Aha oceniłam na 5 :):)
A ja mam do Was, dziewczyny pytanie:
czy Wasze Grecje się zmechaciły? Ja uprałam pierwszy raz na 60 stopni zgodnie z instrukcją Natalii (w pralce, program bawełna, w loveli) i mi się skubana skosmaciła! :cryy:O co chodzi? Moja pralka jest jakaś trefna, czy po prostu taka cecha tej chusty?
moja po praniu wyglada tak
http://i50.tinypic.com/2r3hybp.jpg
Czyli idealnie... :hide:
Jeju, to o co chodzi? Co ja źle zrobiłam????????:cryy:
a prasowalas?
Jamamjka, a z czym prałaś ?
Tylko chustę. Nie dopełniałam bębna. Może to dlatego? :frown
Tu są zdjęcia: http://picasaweb.google.com/jamamajk...13238983387938
edit: roni, prasowałam. Ale po pierwszym użyciu już się te nitki podniosły :(
Moja wygląda podobnie jak Jamamajki;( Prałam samą chustę w 60 stopniach. Myślałam, że one tak mają. Któraś forumka sprzedawała ostatnio Grecję i też pisała, że zmechacona:confused:
Edit: ale i tak jest BOSKA i zyskała miano niesprzedawalnej:)
Hmmm może ja jakoś mało wrażliwa jestem, ale mam dwie grecje - z jasną i ciemną nitką. Przed praniem były płaskie jak stół, po praniu zrobiły się takie "trójwymiarowe" i "puchate". Jasna w większym stopniu niż ciemna. Całe pokryte są meszkiem, takim ja na zdjęciach jamamajki. Ale póki co nie nazywałam tego mechaceniem :).
Zielona właśnie do nas dotarła.Wzór na zdjęciach dużo bardziej pociągający. Ale w dotyku milusia i mięciusia-zobaczymy po praniu.
Mój stosik "grecki" :):
http://i248.photobucket.com/albums/g...do20081288.jpg
2 gorne to welenki, 2 dolne bawelenki
Nie zauwazylam zadnego "zmechacenia", pralam bawelniane raz, w 60 stopniach, obie chusty razem, chyba w zelu persil do kolorow....bez zmiekczacza. Prasowalam. W sumie, to sie zdziwilam, ze one moga jakos "mechaciec".....:roll:
Wszystkie 4 sa cudowne. Gdyby nie promocja, poprzedzona udana sesja zdjeciowa, tobym sie nie skusila na bawelne:duh: bo bylam pewna, ze Aldo juz zadna bawelna nie poniesie, oprocz lany i pawi. A one nosza wspaniale i sa na prawde wyjatkowe.
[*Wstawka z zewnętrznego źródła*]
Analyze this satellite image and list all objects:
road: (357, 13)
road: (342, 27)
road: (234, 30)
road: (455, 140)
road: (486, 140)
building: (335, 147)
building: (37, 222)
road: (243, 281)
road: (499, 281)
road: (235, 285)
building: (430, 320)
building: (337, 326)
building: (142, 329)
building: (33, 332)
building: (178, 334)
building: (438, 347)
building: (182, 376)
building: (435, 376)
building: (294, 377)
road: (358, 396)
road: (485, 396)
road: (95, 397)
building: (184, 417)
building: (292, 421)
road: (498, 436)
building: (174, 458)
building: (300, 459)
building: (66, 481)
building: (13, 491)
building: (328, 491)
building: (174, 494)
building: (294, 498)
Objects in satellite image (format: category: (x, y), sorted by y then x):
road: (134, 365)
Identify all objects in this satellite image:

Natalio, gratuluje jeszcze raz, wszystkich Twoich chust :thumbs up:
Lalika istna z ciebie natifanka :)
Ja cieszę się wełenką brązową. A przepiękny ciemny fiolet (absolutnie najładniejsza "grecja" IMO) puściłam w świat. Trochę żałuję, ale przecież nie można zatrzymać wszystkich chust. Gdyby był wełniany mieszkałby ze mną do dziś.
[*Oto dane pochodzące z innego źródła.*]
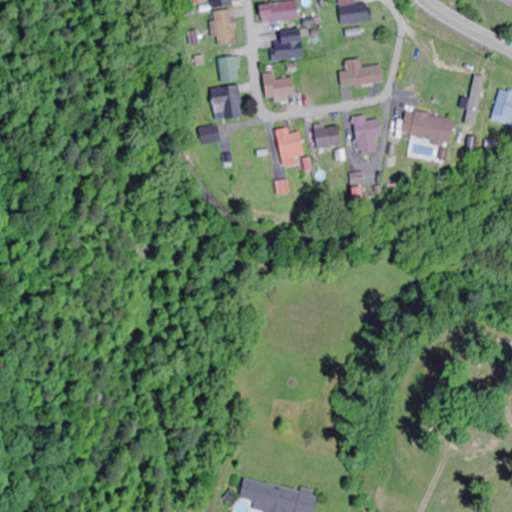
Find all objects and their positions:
building: (284, 12)
building: (355, 12)
road: (469, 26)
building: (225, 27)
building: (291, 47)
building: (230, 70)
building: (363, 75)
building: (327, 81)
building: (281, 89)
building: (228, 103)
building: (504, 109)
road: (319, 111)
building: (434, 129)
building: (330, 136)
building: (370, 137)
building: (293, 147)
building: (283, 188)
building: (279, 498)
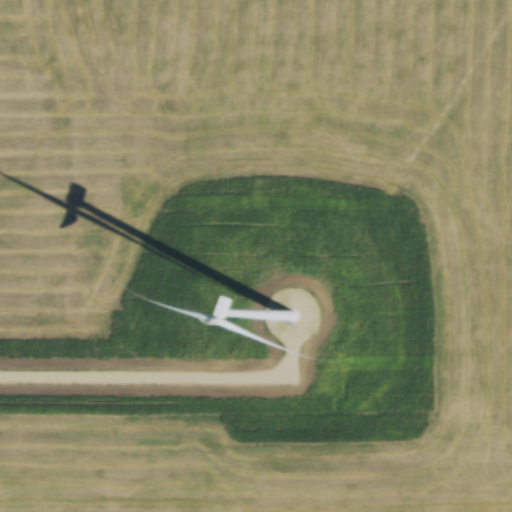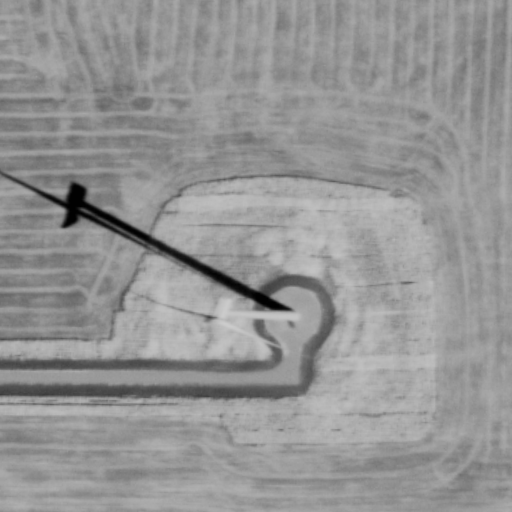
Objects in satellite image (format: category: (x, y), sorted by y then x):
wind turbine: (292, 308)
Ja trzymam to wszystko w nadziei na nastepnego chuscioszka :) W swiat bede puszczac pozniej :)
Wiem, że jestem w mniejszości, ale bawełniane Grecje są dla mnie "tylko" dobre. Może to dla tego, że przygodę z chustowaniem zaczęłam dość późno i moje dziecię ważyło już koło 10 kg, a może dlatego, że zbyt dużego porównania nie mam i spodziewałam się "Bóg wie czego". Kupiłam skuszona superlatywami wypisanymi w tym wątku. Zamierzam puścić w świat...
Plusy:
miękka, miła, bardzo przyjemna w dotyku
Minusy:
wydaje się zbyt delikatna dla cięższych dzieci, wolę bardziej siermiężne chusty, np. girasol
Ja jestem bawełnianą Grecją zachwycona. Jest cudownie miękka, już po wyjęciu z pudełka mnie bardzo pozytywnie zaskoczyła. Świetnie się dociąga i nareszcie dziecię mi się nie wykrzywia na boki!! No i ma obłędny fioletowy kolor, po prostu przepiękny... W tej chwili jestem zdania że już jej nie sprzedam, będzie nosić moje kolejne maluchy ;)
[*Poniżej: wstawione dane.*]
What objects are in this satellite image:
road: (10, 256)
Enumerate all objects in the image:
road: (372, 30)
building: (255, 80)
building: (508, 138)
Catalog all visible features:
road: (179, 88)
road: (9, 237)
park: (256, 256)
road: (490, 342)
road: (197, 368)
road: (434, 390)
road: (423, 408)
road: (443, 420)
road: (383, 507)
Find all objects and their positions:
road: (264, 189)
Byłam w niej zakochana do momentu kiedy oglądałam ją na stronie www.
Jak przyszła, to przyznam szczerze poważnie myślałam, że pójdzie dalej w świat.
Nie była to miłoć od pierwszego wejrzenia, oj nie.
Potem wyprałam, zamotałam i przepadłam :D :heart::heart::heart:
Teraz wiem co znaczy samodociągająca się chusta.
Pierwsza w której mogę plecak dłużej nosić.
Cudownie miękka, gruba, puchata, przytulaśna.
Jedyny minus, to duży węzeł.
Widzę, że wszystkie mi znane tu sierpniątka są noszone w Grecji;)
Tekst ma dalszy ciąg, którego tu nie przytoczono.